● What to do
Go through the data and copy each line that holds "点击添加相关标题文字".

● Task input
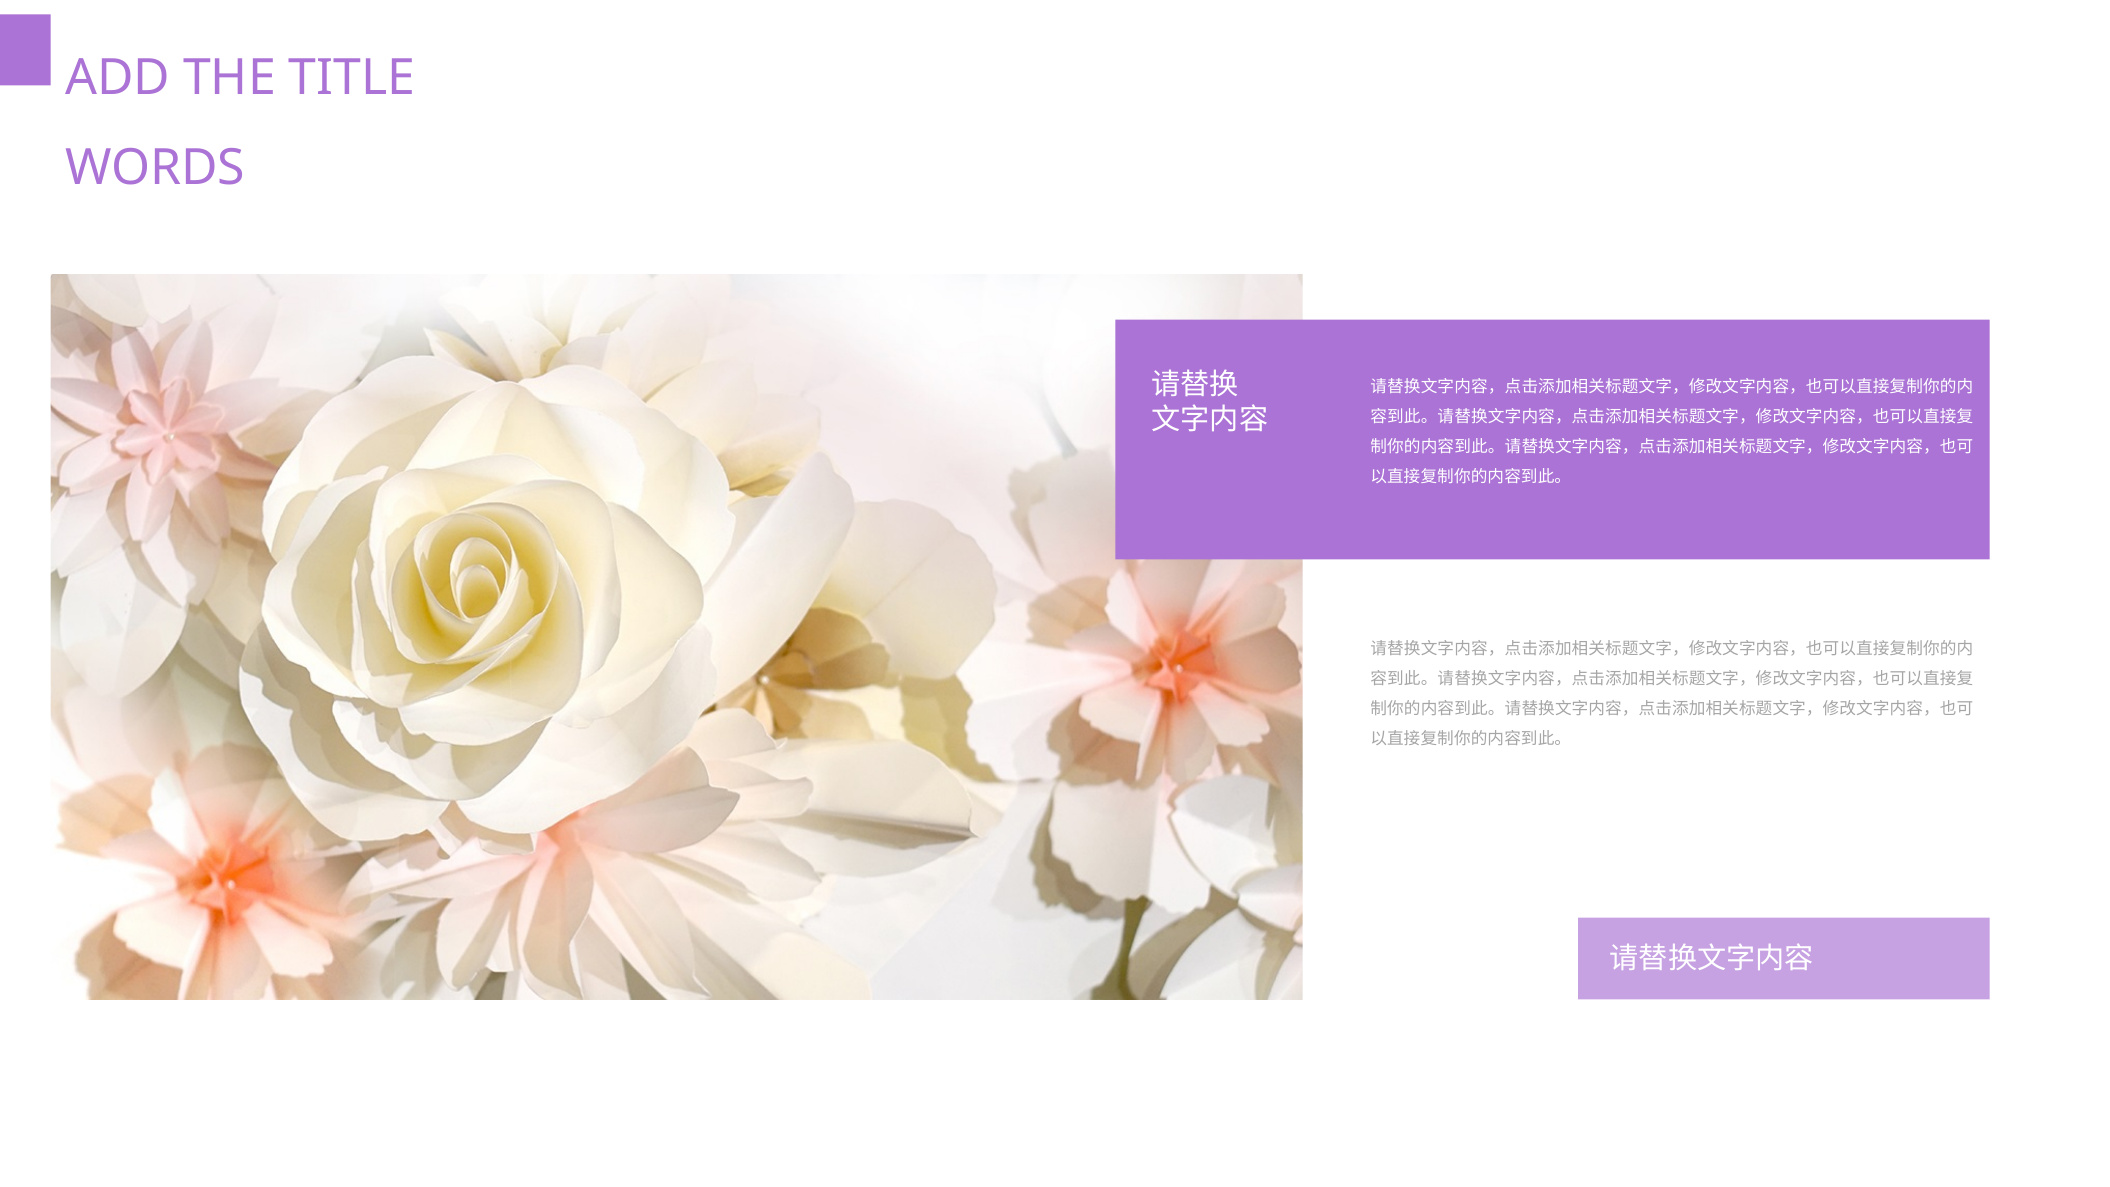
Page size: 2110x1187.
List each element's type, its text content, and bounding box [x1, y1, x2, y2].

text_box 请替换文字内容 [1593, 931, 1858, 983]
text_box [1114, 319, 1991, 561]
text_box 请替换 文字内容 [1135, 357, 1315, 455]
text_box ADD THE TITLE WORDS [50, 7, 583, 202]
text_box 请替换文字内容，点击添加相关标题文字，修改文字内容，也可以直接复制你的内容到此。请替换文字内容，点击添加相关标题文字，修改文字内容，也可以直接复制你的内容到此。请替换文字内容，点击添加相关标题文字，修改文字内容，也可以直接复制你的内容到此。 [1354, 620, 1990, 814]
text_box [50, 273, 1304, 1000]
text_box 请替换文字内容，点击添加相关标题文字，修改文字内容，也可以直接复制你的内容到此。请替换文字内容，点击添加相关标题文字，修改文字内容，也可以直接复制你的内容到此。请替换文字内容，点击添加相关标题文字，修改文字内容，也可以直接复制你的内容到此。 [1354, 357, 1990, 551]
text_box [1577, 917, 1991, 1000]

● Answer to the problem
text_box 请替换文字内容，点击添加相关标题文字，修改文字内容，也可以直接复制你的内容到此。请替换文字内容，点击添加相关标题文字，修改文字内容，也可以直接复制你的内容到此。请替换文字内容，点击添加相关标题文字，修改文字内容，也可以直接复制你的内容到此。 [1354, 620, 1990, 814]
text_box 请替换文字内容，点击添加相关标题文字，修改文字内容，也可以直接复制你的内容到此。请替换文字内容，点击添加相关标题文字，修改文字内容，也可以直接复制你的内容到此。请替换文字内容，点击添加相关标题文字，修改文字内容，也可以直接复制你的内容到此。 [1354, 357, 1990, 551]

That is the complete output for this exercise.